Day 433: Subliminal Messages

This is a continuation from my previous posts, starting here - please read for context.

Not only can classical conditioning contribute to shaping our attitudes as we saw in the child's example, but often we may not be aware of the stimuli that affects the conditioning. For instance, in one experiment (Krosnick, Betz, Jussim, & Lynnm 1992), students were shown photos of a stranger engaged in routine daily activities, such as shopping in a grocery store or walking into her apartment. While viewing these photos, other pictures associated with either positive or negative feelings were exposed for brief periods of time - so brief that participants were not aware of their presence. Participants who were nonconsciously exposed to photos that induced positive feelings (eg, a newlywed couple, people playing cards and laughing) liked the stranger better that participants who had been exposed to photos that nonconsciously induced negative feelings (eg, open-heart surgery, a werewolf). Even though participants were not consciously aware that they had been exposed to the second group of photos while viewing the stranger, the photos did significantly influence the attitudes that were formed toward the stranger. Those exposed to the positive photos reported more favourable attitudes toward the person than those exposed to the negative photos. These findings suggest that attitudes can be influenced by subliminal conditioning - classical conditioning that occurs in the absence of conscious awareness of the stimuli involved. 
Indeed, mere exposure - having seen an object before, but not remembering having seen it - can result in attitude formation. In fact, the effects of mere exposure on attitudes are stronger when the stimuli are presented subliminally compared to when they are consciously perceived (Bornstein & D'Agostino, 1992). Conscious memory for the stimuli is definitely not required; patients with advanced Alzheimer's disease, who therefore cannot remember the stimuli, show evidence of having formed new attitudes as a result of mere exposure (Winograd, Goldsteing, Monarch, Peluso, & Goldman, 1999). - Social Psychology (Twelfth Edition) - Robert A Baron, Nyla R Branscombe & Donn Byrne

Would you know if you were receiving subliminal messages? I mean, let's forget about the whole classical conditioning thing in terms of how adverts and, pretty much everything else, is designed to turn us into the perfect consumers who laugh and cry at all the appropriate moments, and look at only the subliminal messaging thing. If our attitudes can be influenced by pictures that flash so fast that we don't realise they're there, then how do we know that who we are, the choices we make, the things we like and dislike - are actually our own and not just some code that's been programmed into us?

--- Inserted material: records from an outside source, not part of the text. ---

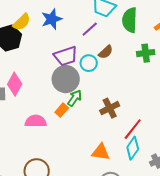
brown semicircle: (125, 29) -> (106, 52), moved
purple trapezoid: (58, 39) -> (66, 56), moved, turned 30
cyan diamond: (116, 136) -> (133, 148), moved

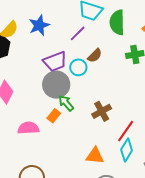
green arrow: (75, 98) -> (66, 103), turned -72

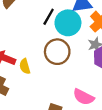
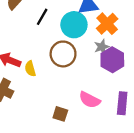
black line: (49, 17) -> (42, 17), moved

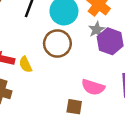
brown square: (60, 114) -> (74, 107), moved

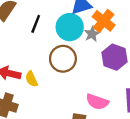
gray star: (97, 30) -> (92, 34), moved

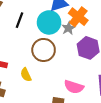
yellow semicircle: (31, 79) -> (26, 75), moved

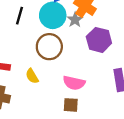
pink semicircle: (74, 87) -> (74, 83), moved

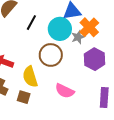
yellow semicircle: (32, 76) -> (30, 77), size x1.5
brown square: (71, 105) -> (24, 97), moved

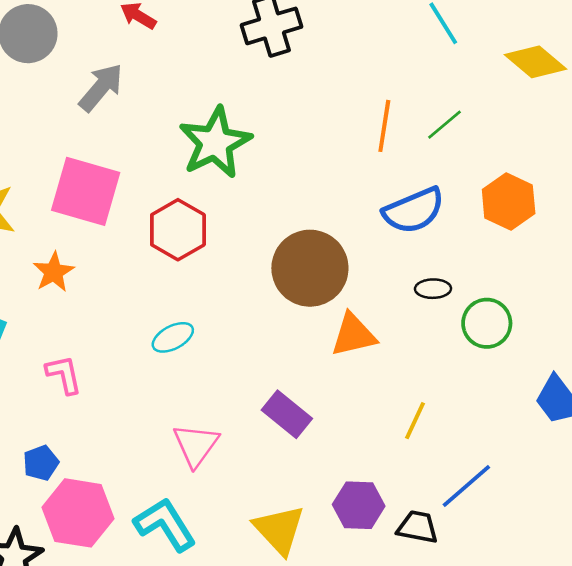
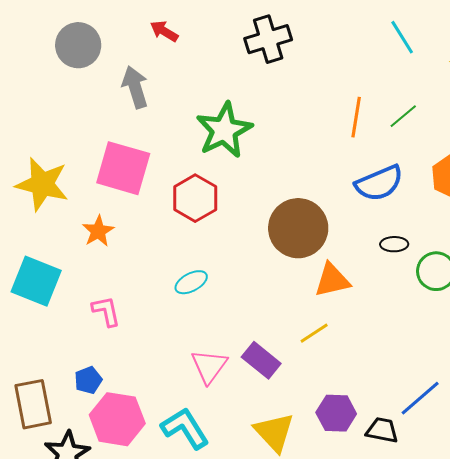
gray arrow: (101, 87) -> (135, 87), turned -57
purple rectangle: (287, 414) -> (261, 360), moved
yellow line: (415, 421) -> (314, 333), moved, turned 32

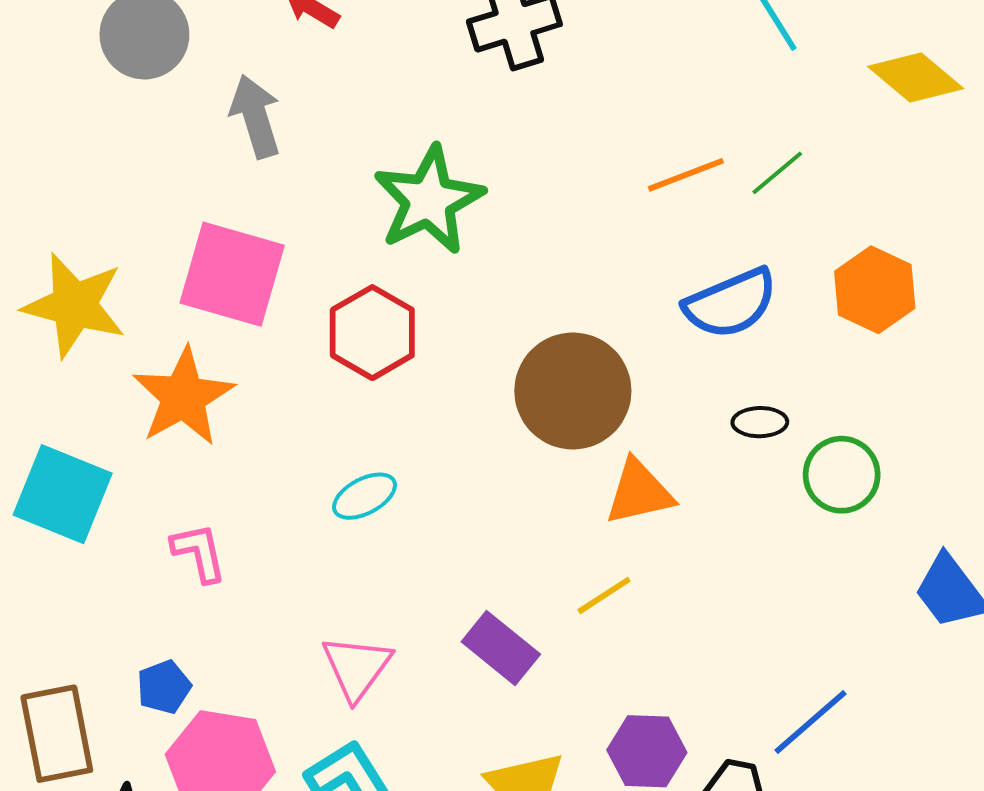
orange line: (356, 117) -> (686, 175), turned 60
orange star: (98, 231) -> (183, 397), size x1.6
pink triangle: (209, 366) -> (357, 667), moved

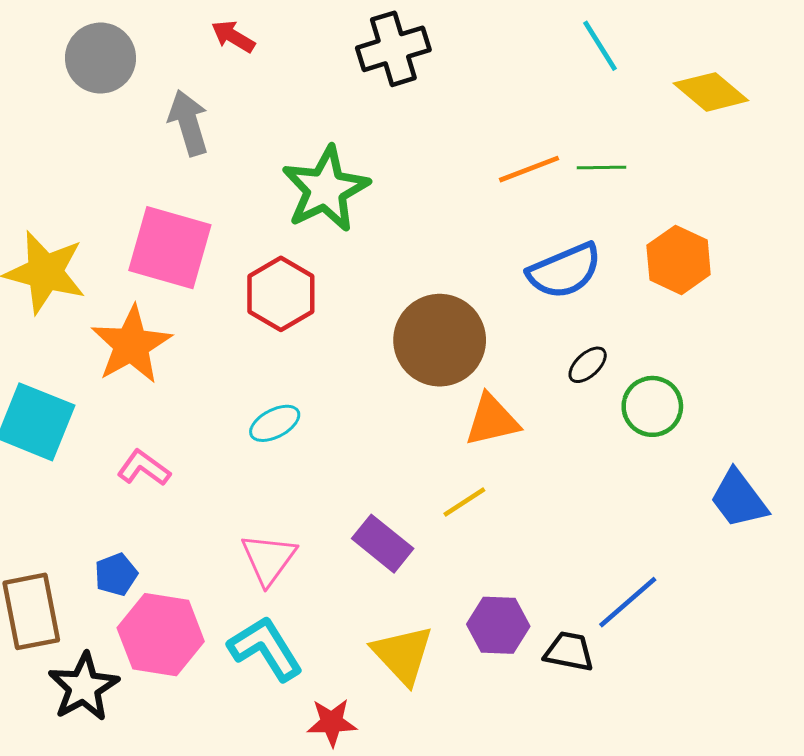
green line: (777, 173) -> (601, 167), turned 39
black ellipse: (760, 422) -> (588, 365), turned -42
pink L-shape: (199, 553) -> (144, 468), turned -42

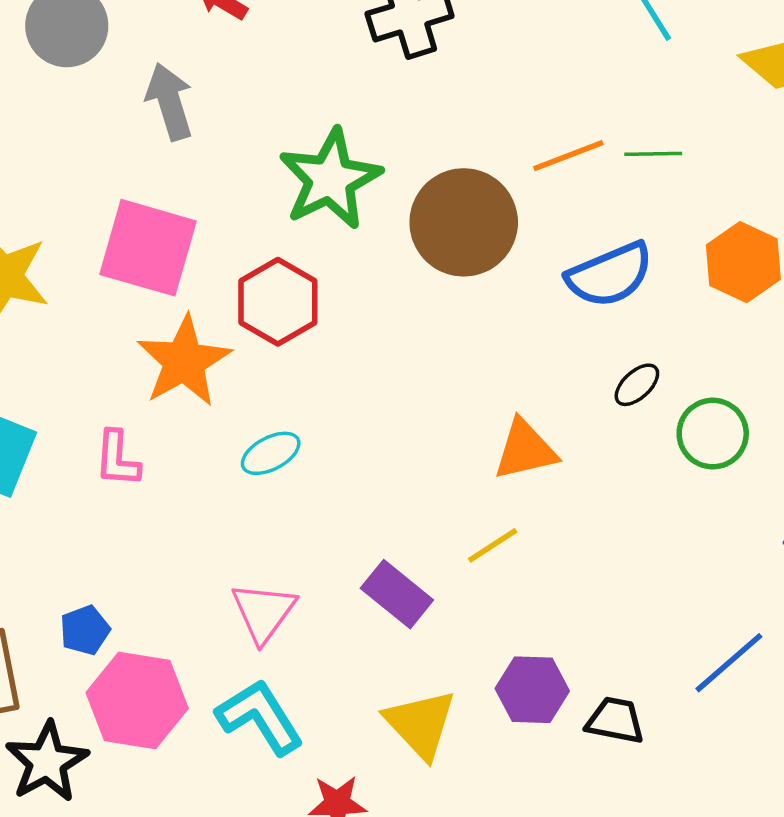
brown circle: (440, 340) -> (464, 222), moved
orange star: (131, 345) -> (184, 361), moved
pink L-shape: (144, 468) -> (117, 459), moved, turned -122
blue line: (628, 602) -> (729, 663), moved

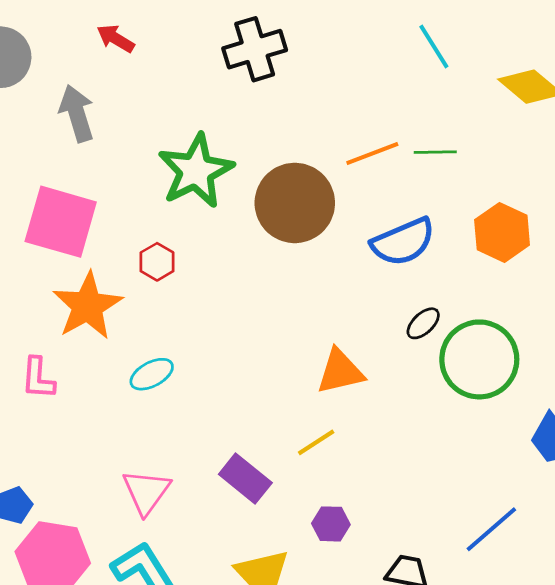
red hexagon: (278, 302) -> (157, 262), size x0.6
green circle: (713, 434) -> (479, 359), size x1.5
purple hexagon: (532, 690) -> (331, 524), moved, size x0.7

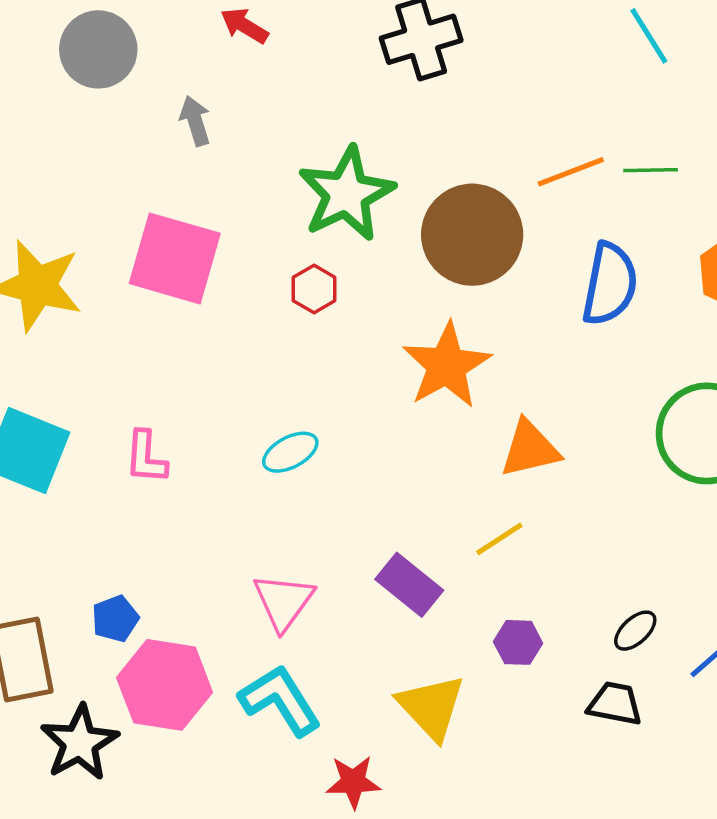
gray arrow: (77, 113) -> (195, 121), size x0.7
blue semicircle: (403, 242) -> (610, 284), turned -56
red hexagon: (157, 262) -> (314, 289), moved
orange star: (87, 306) -> (447, 366), moved
black ellipse: (423, 323) -> (635, 631), moved

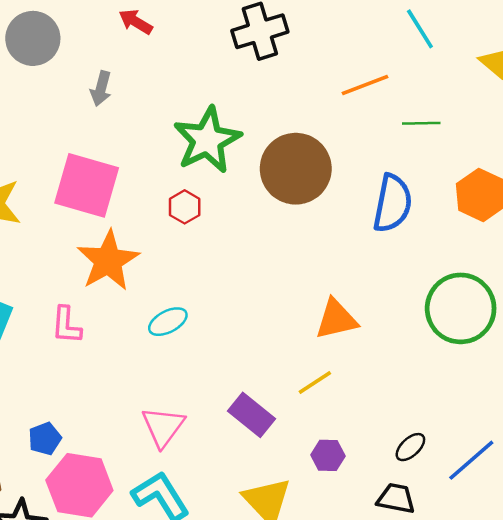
gray arrow: (195, 121) -> (101, 89), turned -148
orange line: (571, 172) -> (365, 85), moved
orange star: (447, 366) -> (108, 261), moved

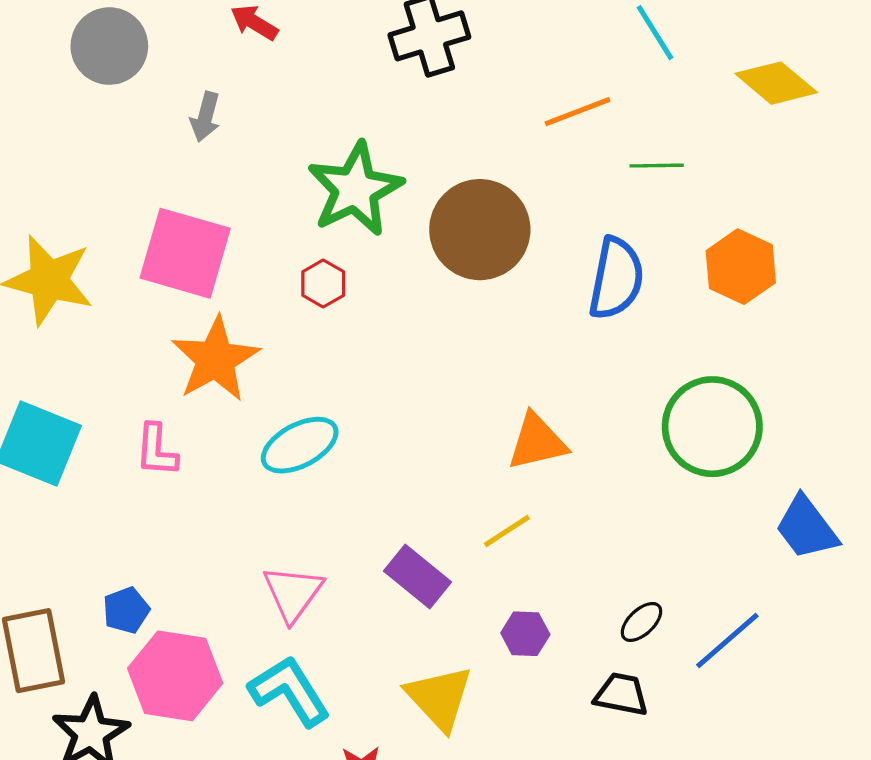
cyan ellipse: (168, 322) -> (300, 445), size x1.4

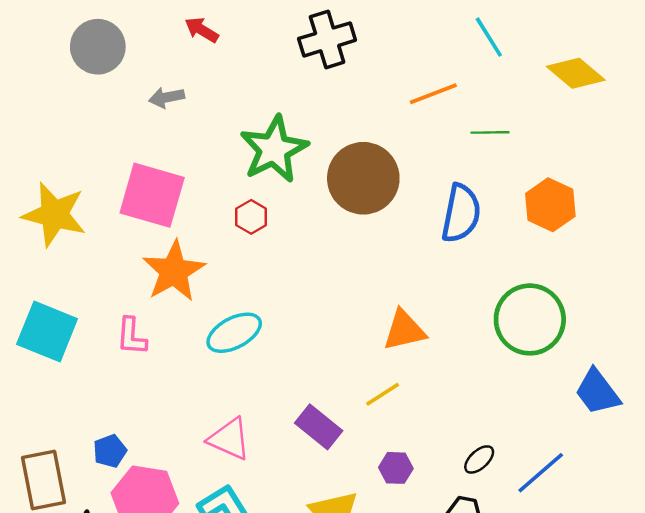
gray arrow: (205, 117) -> (167, 97), turned 64
pink triangle: (293, 593) -> (229, 439), turned -42

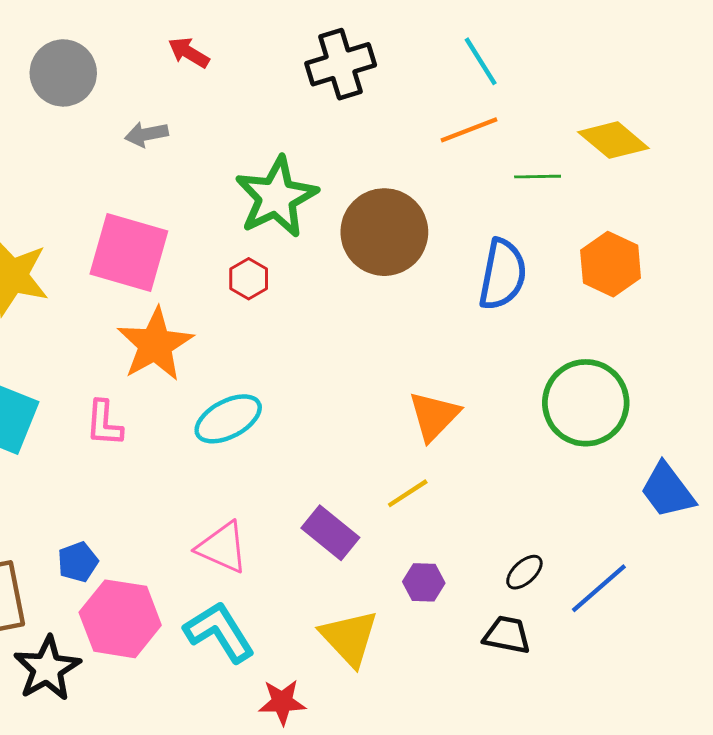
cyan line: (489, 37) -> (481, 61), moved
yellow diamond: (576, 73) -> (613, 140), moved
orange triangle: (404, 330) -> (434, 416), turned -33

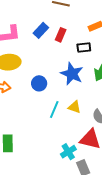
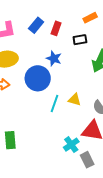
blue star: (72, 74) -> (54, 58), moved, size x0.7
blue circle: (39, 83) -> (38, 78), size x1.6

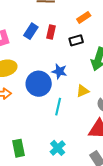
blue star: (54, 58) -> (59, 71), moved
yellow triangle: (75, 100) -> (83, 91), moved, turned -32
cyan cross: (71, 145) -> (58, 148), moved

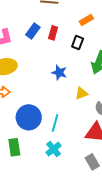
black rectangle: (76, 40) -> (78, 43), turned -56
blue circle: (39, 84) -> (29, 117), moved
cyan line: (58, 107) -> (55, 123), moved

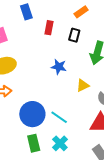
blue rectangle: (33, 31) -> (26, 12), moved, turned -49
cyan line: (55, 123) -> (59, 117), turned -66
green rectangle: (14, 147) -> (34, 143), moved

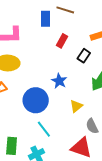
yellow triangle: (83, 85) -> (76, 106), turned -32
blue circle: (32, 114) -> (36, 100), moved

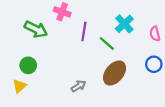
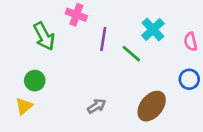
green arrow: (36, 29) -> (44, 36), turned 35
brown ellipse: (115, 73) -> (152, 106), moved

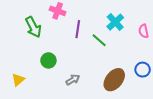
blue circle: (189, 79) -> (143, 70), moved
green circle: (35, 81) -> (48, 60), moved

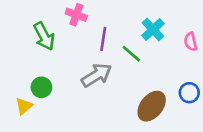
green circle: (48, 60) -> (41, 87), moved
gray arrow: (73, 80) -> (97, 75), moved, size x1.6

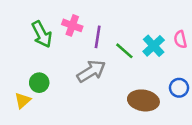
pink cross: (76, 15) -> (72, 25), moved
cyan cross: (153, 29) -> (154, 46), moved
brown ellipse: (152, 106) -> (143, 100), turned 60

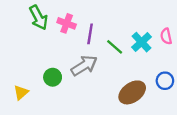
green arrow: (42, 34) -> (39, 18), moved
green circle: (39, 83) -> (53, 77), moved
brown ellipse: (143, 100) -> (132, 92), turned -44

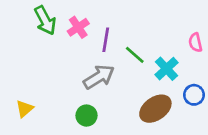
pink cross: (67, 23) -> (78, 27), turned 36
cyan cross: (142, 42) -> (166, 69), moved
green circle: (53, 77) -> (86, 116), moved

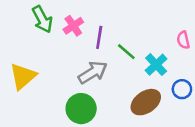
yellow triangle: (24, 109) -> (23, 76), moved, size x1.6
green circle: (86, 116) -> (81, 109), size x1.5

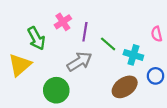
green arrow: (42, 19) -> (36, 38), moved
cyan cross: (156, 65) -> (133, 55), turned -30
green circle: (81, 109) -> (56, 90), moved

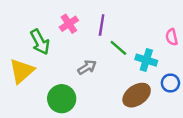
purple line: (85, 32) -> (102, 25), moved
gray arrow: (79, 62) -> (87, 67), size x0.7

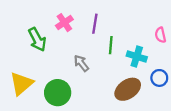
green line: (118, 48) -> (111, 45), turned 54
gray arrow: (87, 67) -> (81, 63), turned -96
yellow triangle: (22, 71) -> (21, 84), moved

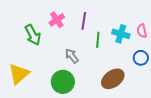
cyan cross: (137, 56) -> (121, 34), moved
blue circle: (159, 78) -> (141, 58), moved
green circle: (58, 93) -> (63, 82), moved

This is nothing new - wars were waged with propaganda and subliminal (and not so subliminal) messages as well as with guns and bombs. It's been going on for decades - and we still haven't caught on. Maybe we have been developed into a state of perfection - prefect consumers. We do not question, we simply accept. We do not question the strange fashions and fads that sweep through our society, we brush it off as a "fact of life". We do not question the genocide of animals on a daily basis to continue supplying us with our meat-rich diets, we just eat. We do not question our obscene obsession with love and romance, to the point of ignoring everything else, we simply let go and fall - in love - again, and again, and again. We do not question our obsession with appearances, beauty and cosmetics; we simply try to fit in.

It's no wonder that we spend our lives trying to "find ourselves" - our nature is now completely dependent on what the current brain control directs us to be. We live our lives searching for ourselves within these obsessions in petty and superficial crap - "who am I?", "where do I belong?", "who will love me?", "maybe if I change my hair colour I will be happier".

We wouldn't know how to make our own choices, completely independently, if our lives depended on it. Who would we be without all of the garbage that gets pumped into us? Most of us would just be empty shells, having no substance without all of our romantic notions, fashion magazines, dramas and gossiping. Take a good, hard look at yourself - who are you? Are you defined by the choices you make in terms of what you see as being what is best, or are you defined by all the ideas and beliefs of what life should be like? Can we claim to have free choice if we only choose that which we blindly accept as "life"?